At last She parted from me, so sickened by my voice—my need, my essence—that my ejection came by written correspondence alone. By then She could not be argued with, never convinced. Ruthless and repulsed, she moved on to other lovers with an agony of quickness, caring not a whit for the judgement of Her fellows, if such would ever have come about.
I questioned, then, why She had hidden me. I thought that I must bear a canker, that all the flaws that She had lined about my character were unworthy of Her association.
Yet, once, at some event at which we were both present I felt the playful latch of teeth in some black corner and turned, aghast, to find Her over me, those perilous eyes quenching my will to deny. We talked of surface things, so estranged from one another since our parting that little was left to discuss but vapid gossip, quite beneath us and our history.
Then She was gone, and after this returned to Her loathing of me again, the familiar guise. A test, I think it was, to dowse my yearning for Her; I confess that my heart did beat with wild rapidity, yet I had also felt Her falseness. I questioned what but the lures of sensuality had kept me so loyal to Her side, lapping the minimum of love that She had deigned to give.
Three years have passed, and I have suffered since, sometimes of my accord, sometimes at the mercy of others, for I have made, in a drought of self-awareness, a victim of myself, apt to fall for the same play as I have seen stepped out on the boards so often before.

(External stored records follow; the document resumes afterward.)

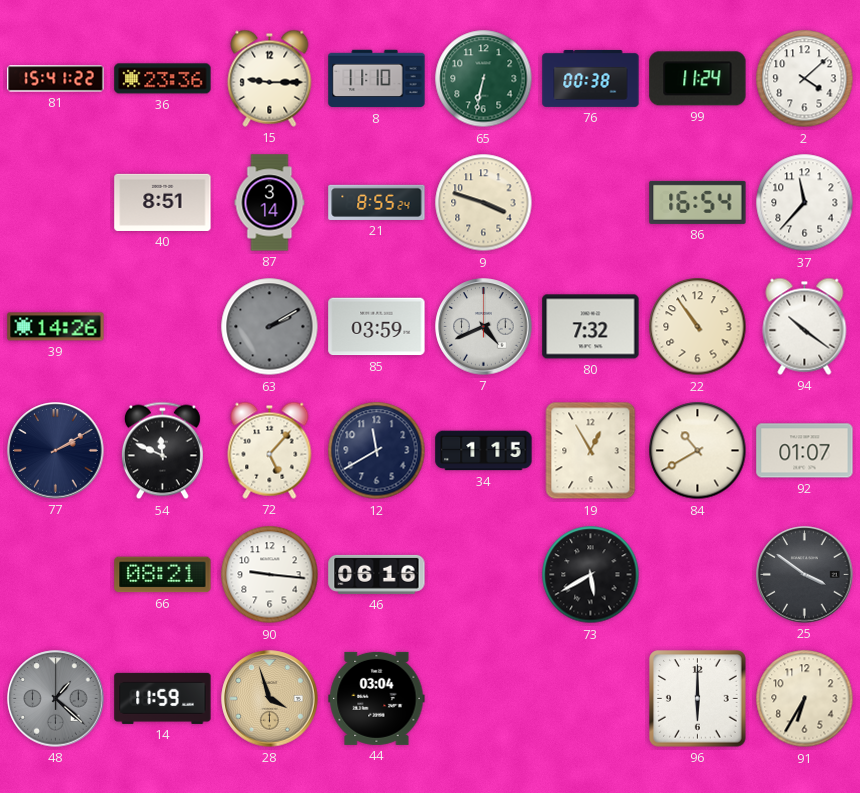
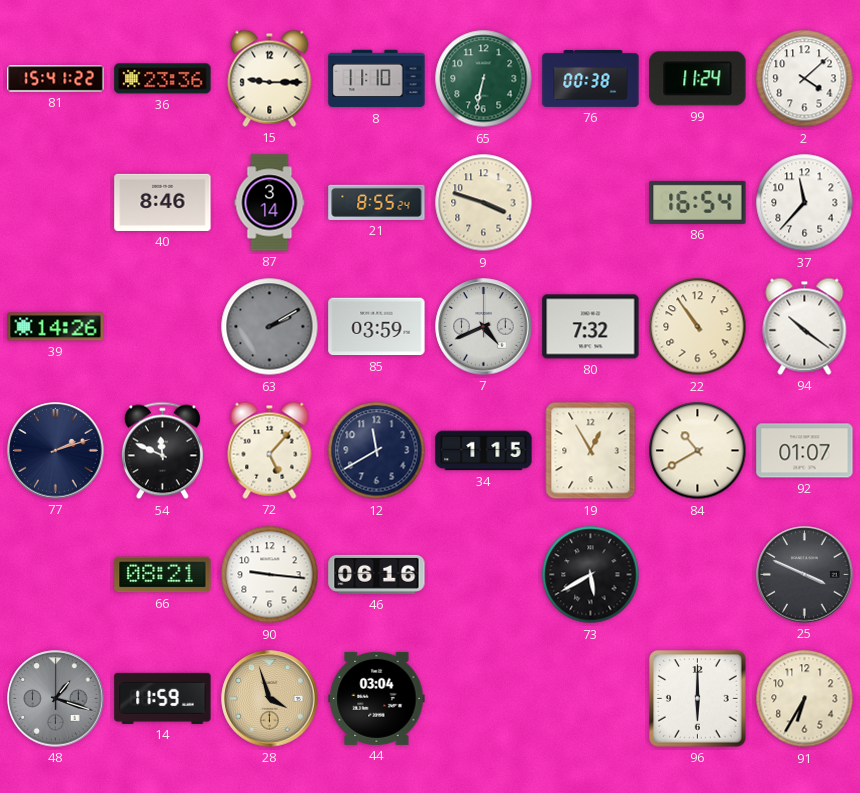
40: 8:51 -> 8:46
77: 2:10 -> 2:12
25: 3:51 -> 3:49
48: 1:22 -> 1:18
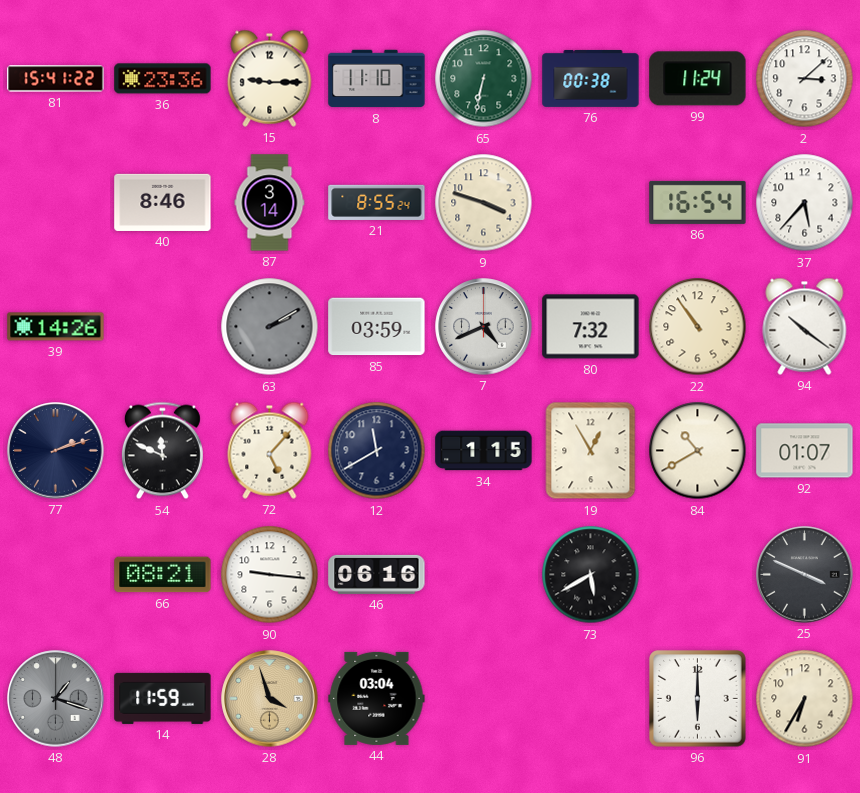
2: 4:08 -> 3:08
37: 11:37 -> 5:37
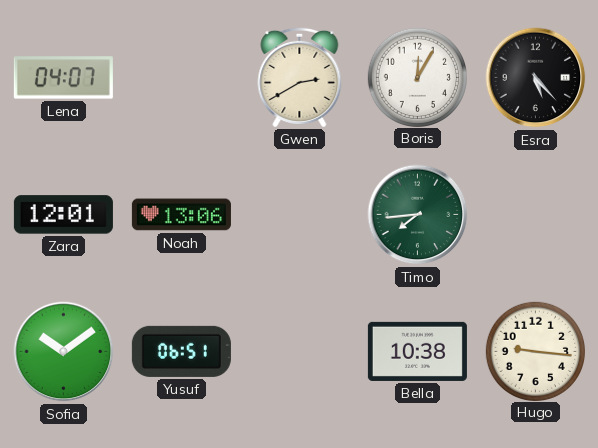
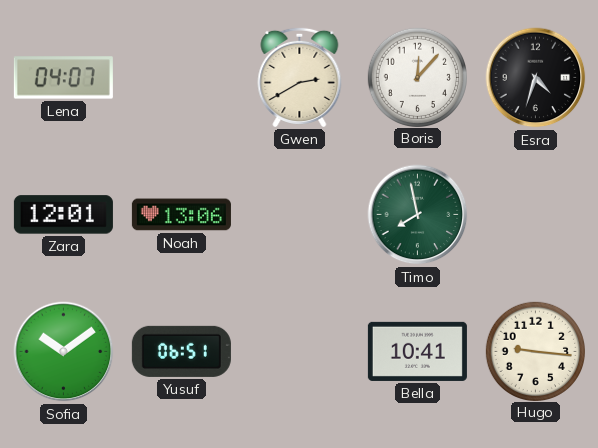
Boris: 12:05 -> 12:07
Esra: 5:23 -> 4:33
Timo: 7:44 -> 7:58
Bella: 10:38 -> 10:41
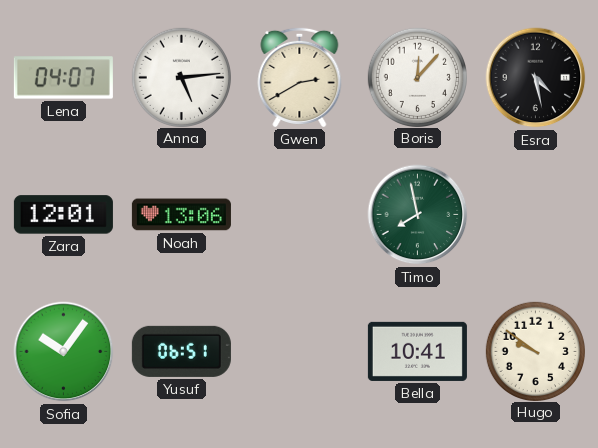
Anna: none -> 5:14
Esra: 4:33 -> 4:28
Sofia: 10:09 -> 10:06
Hugo: 9:16 -> 9:51
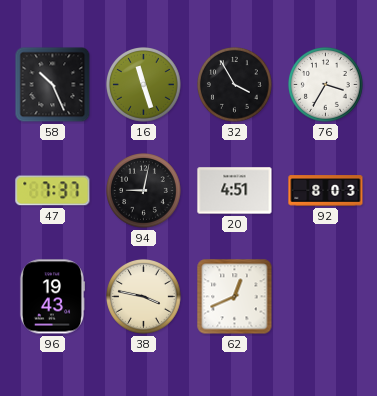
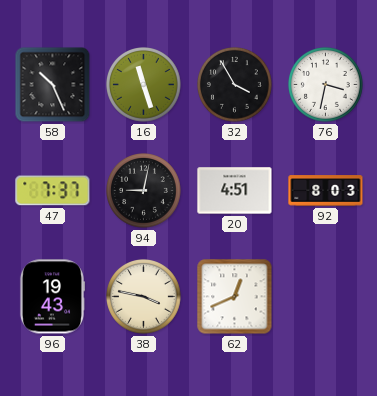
76: 3:35 -> 3:32
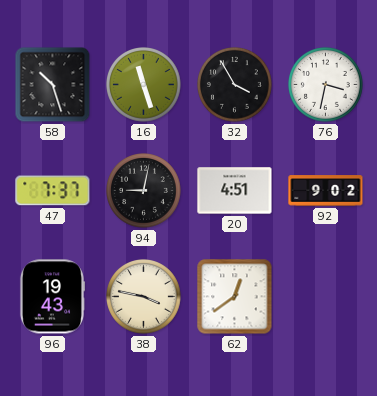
58: 10:26 -> 10:27
92: 8:03 -> 9:02
62: 12:41 -> 12:39
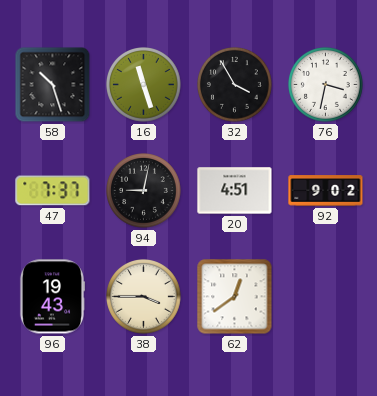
38: 3:47 -> 3:45
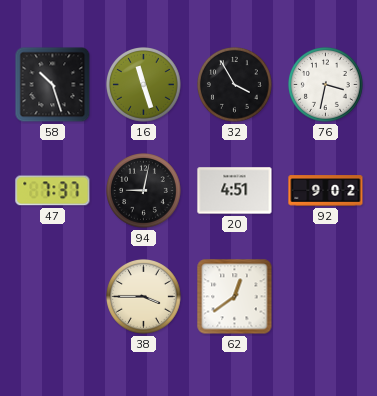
96: 19:43 -> none
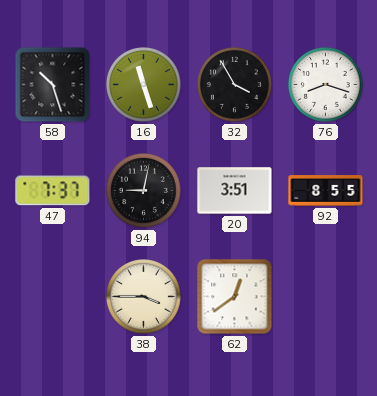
76: 3:32 -> 8:18
20: 4:51 -> 3:51
92: 9:02 -> 8:55
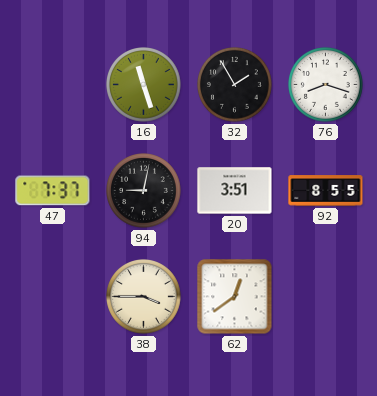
58: 10:27 -> none
32: 3:55 -> 1:55
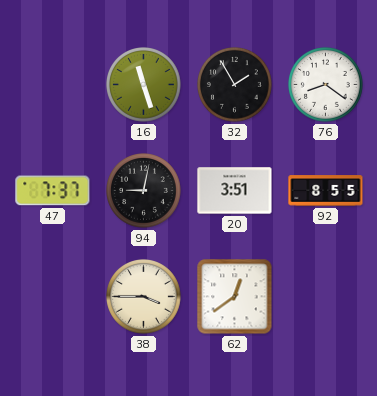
76: 8:18 -> 8:21
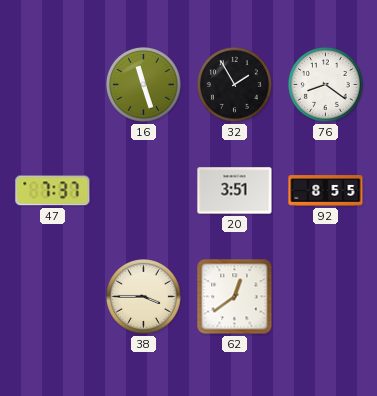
94: 9:02 -> none
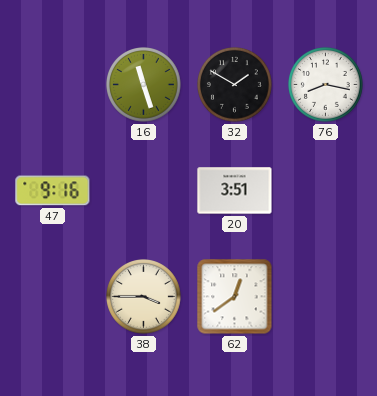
32: 1:55 -> 1:50
76: 8:21 -> 8:17
47: 7:37 -> 9:16
92: 8:55 -> none
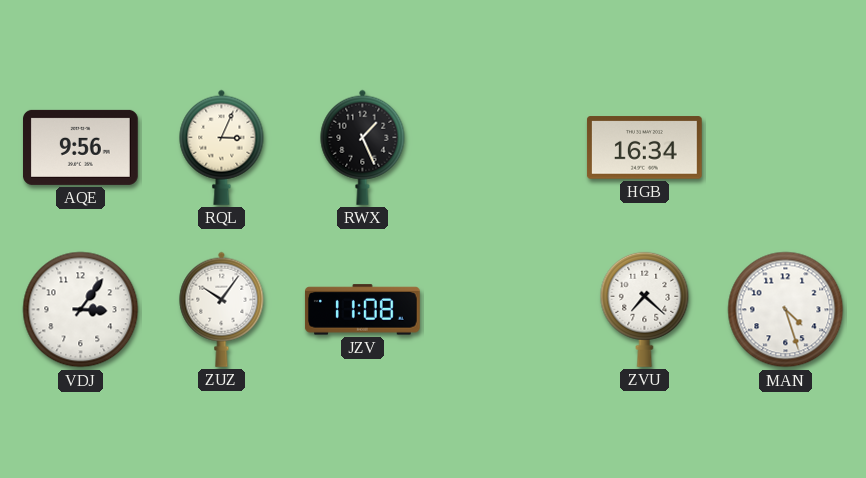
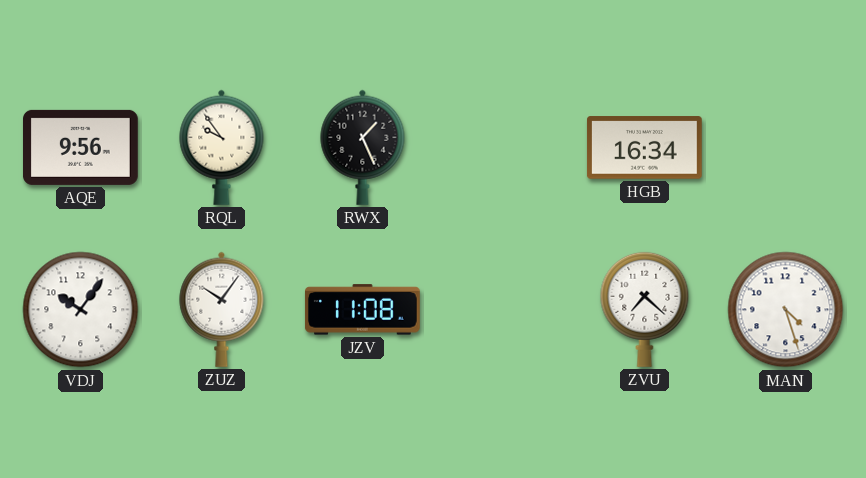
RQL: 3:04 -> 9:54
VDJ: 3:06 -> 10:06
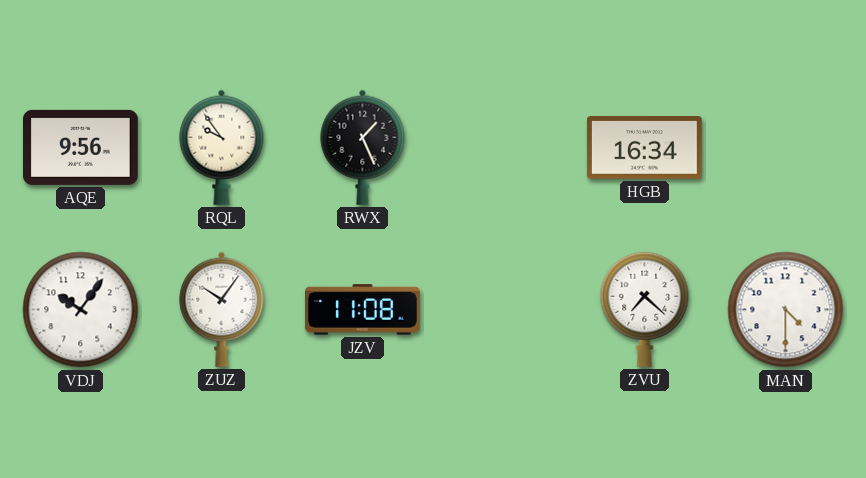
MAN: 4:27 -> 4:30
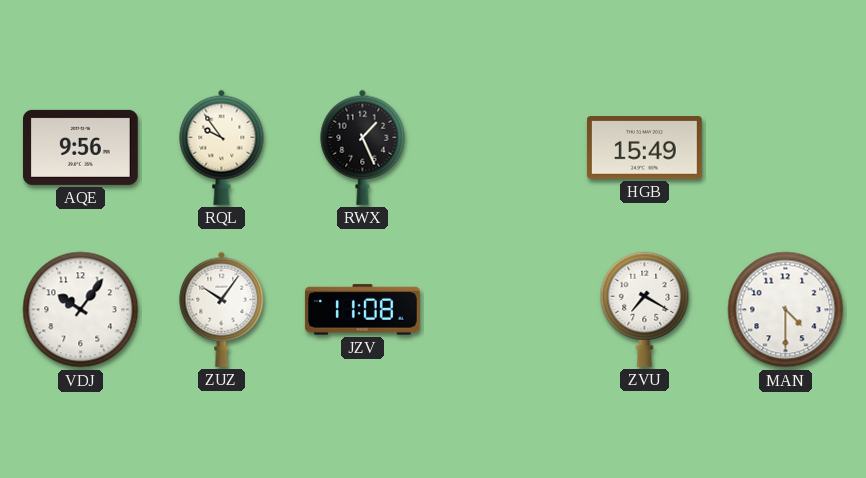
HGB: 16:34 -> 15:49
ZVU: 7:22 -> 7:20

I perceived, in one low month of crisis, that as much as my Sire had wrought me bloodless I, too, was at fault for my hurt. I dashed too quickly into the arms of those ill-suited to our coupling, reacted to things that needed not so ready a heat as I so often gave.
And so I withdrew from that society, and from the night, nursing myself beneath the sun.
Only when I had outgrown my wounds did I again make my descent into that world, for in my long repose I had learned much of my true purpose and desires. At the heels of such wants I went into the chambers and warrens of evening, baring my throat only to those with whom I felt safe.
In this way, at last, I became of Her particular kind, treader of moonlight, taker of the substance ichorous and rich, but I have vowed to do so within my code, and never that of others.
When I take blood it is from the deserving, the willing, and without a promise I cannot keep. Although I am not without fault or failure this vow unto myself has kept me on a prouder path. Where once was shame and insignificance I rise in my dark power—yet I must own that dreams in daylight vex me, still, the memories of myself as Igor to a genius that did not want me.
Such servitude, uninvited, left a canyon in the soul as I cannot seal with blood, and so I wear it upon me, the brooch of my weakest hours.
None of us stride into this red night all-knowing, nor can we always veer the shades of ourselves, no matter the shape we take when, from our boxes, we rise. And so I say in parting moment: my inner work is not yet done, but I am armed for this battle to the very teeth.